Thanks for sharing that, Angela! The same people also made a Days of the Week song. It looks like a channel worth exploring.

Poppy started working on time and clocks yesterday. She already has a pretty firm grasp on telling time, but still enjoyed playing with the clock.

History

The Roman Empire is coming to a close this week, and the Barbarians are closing in. We were supposed to have a Celtic feast last night for dinner, but we were out too late looking at cars so we ended up going to Cook Out instead. Poppy decided it would work as our feast since we were eating with our hands, just like I’d told her we’d do. I have a hunch that the Celts didn’t eat all that many cheeseburgers, though.

Extra credit

  • Poppy’s ballet classes resumed this week. She’s moved up a level this year, which means she gets to wear a burgundy leotard instead of a light blue one. The burgundy girls have a bigger role in “The Nutcracker,” but they also have to do a weekly rehearsal for it. The rehearsal day is the same day as her ballet class; we have yet to decide whether she’s going to do it. An hour and a half seems like a lot of ballet in one day for a 7-year-old.
  • Poppy memorized “Toasting Marshmallows” this week.
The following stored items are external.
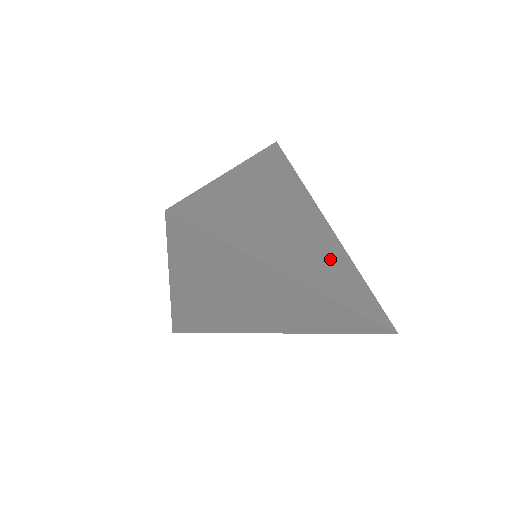
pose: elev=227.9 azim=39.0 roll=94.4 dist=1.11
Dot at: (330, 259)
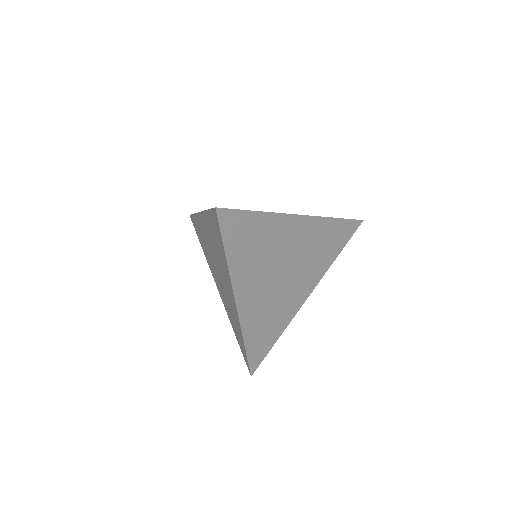
Dot at: occluded
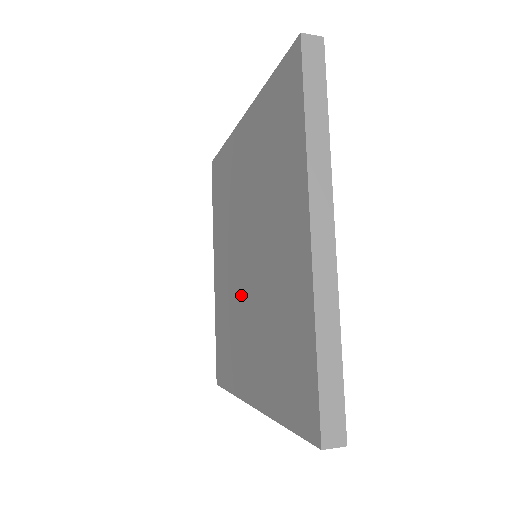
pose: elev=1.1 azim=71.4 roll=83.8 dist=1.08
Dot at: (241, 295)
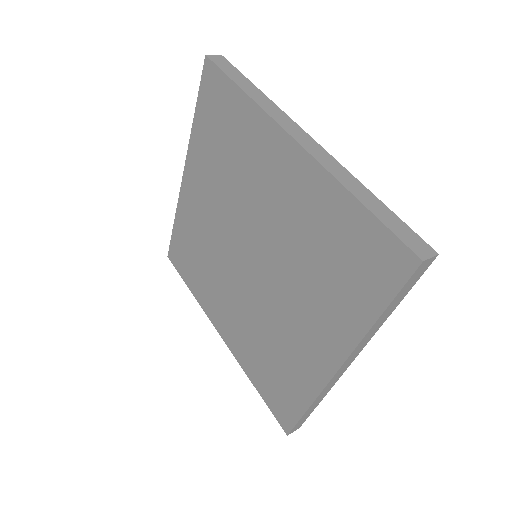
Dot at: (229, 266)
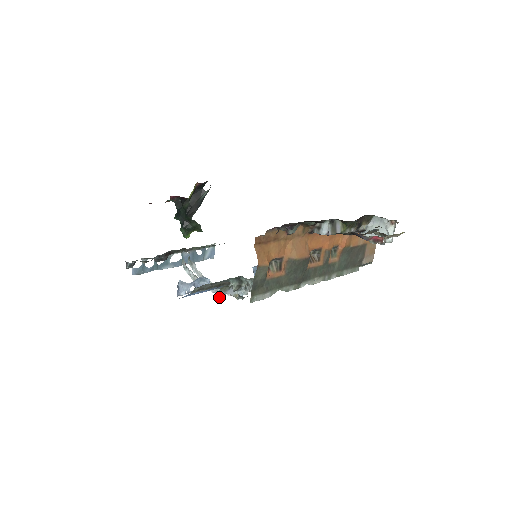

It’s a cute little poem, and Poppy really likes the quick-moving part at the end. Pete’s poem this week was “The Cat of Cats.” He can hardly get through it without laughing. Cats are grade A humor to the 4-year-old set, I guess.

Road scholars

Homeschooling in a hotel

Rockford travels quite a bit for work, and one of the wonderful things about homeschooling is that we can go along with him without worrying about the school schedule. I try to join him for a trip at least once a year — this year it was to Chicago, and I had undiagnosed bronchitis which made it not entirely the best trip ever — and we sometimes all go along when he has to go somewhere within driving distance.

This week was Poppy’s seventh birthday, and Rockford had to go to Orlando. It’s a destination the kids have wanted to visit for as long as they’ve been cognizant of the Disney marketing machine. So we packed up our studies and headed for Florida.

(In August. I know. I know.)

I didn’t want to bring all of our stuff along, so we had a modified work schedule. We spent our mornings swimming in the hotel pool — physical education! — and floating on its lazy river — recreational therapy! — then came back to the room for lunch, schoolwork and a rest before going back to the pool.

It was a really, really nice week.

Reading

We’re plodding forth with “Anne of Green Gables,” and Poppy is getting a little more enthusiastic about the book. On the solo reading front, she read “The Knight at Dawn” by Mary Pope Osbourne and started “The Great Cake Mystery” by Alexander McCall Smith, which features the protagonist of the “No. 1 Ladies’ Detective Agency” series as a child.

Pete is making progress in the BOB books. I think he’s trying to memorized the book we’re currently working on, though, so I need to find a way around that. I’ll make flash cards of the words next week to test him.

Math

Making animalsI brought Teaching Textbooks 3 along, but Poppy didn’t do a single lesson of it. She and Pete did, however, get through all of the McRuffy lessons I’d planned for them. Pete has been primarily working on tracing his numbers. His manual dexterity is still a little shaky, so he’s needed a lot of help with it. He doesn’t have any trouble at all with the work itself, though. This week he worked on the concept of Less Than, and he did a little bit of work with shapes. The McRuffy manipulatives kit includes a batch of colorful little shapes, and Pete loves using them to create robots.

History

I didn’t want to bring along everything we’d need to do Story of the World this week, so we took a break from world history. I did bring along “The History of US,” but we only read one chapter. It was primarily about James Madison, who was all of 36 years old in 1787 when he went to Philadelphia to help change the world entirely. It always surprised me how young these guys were.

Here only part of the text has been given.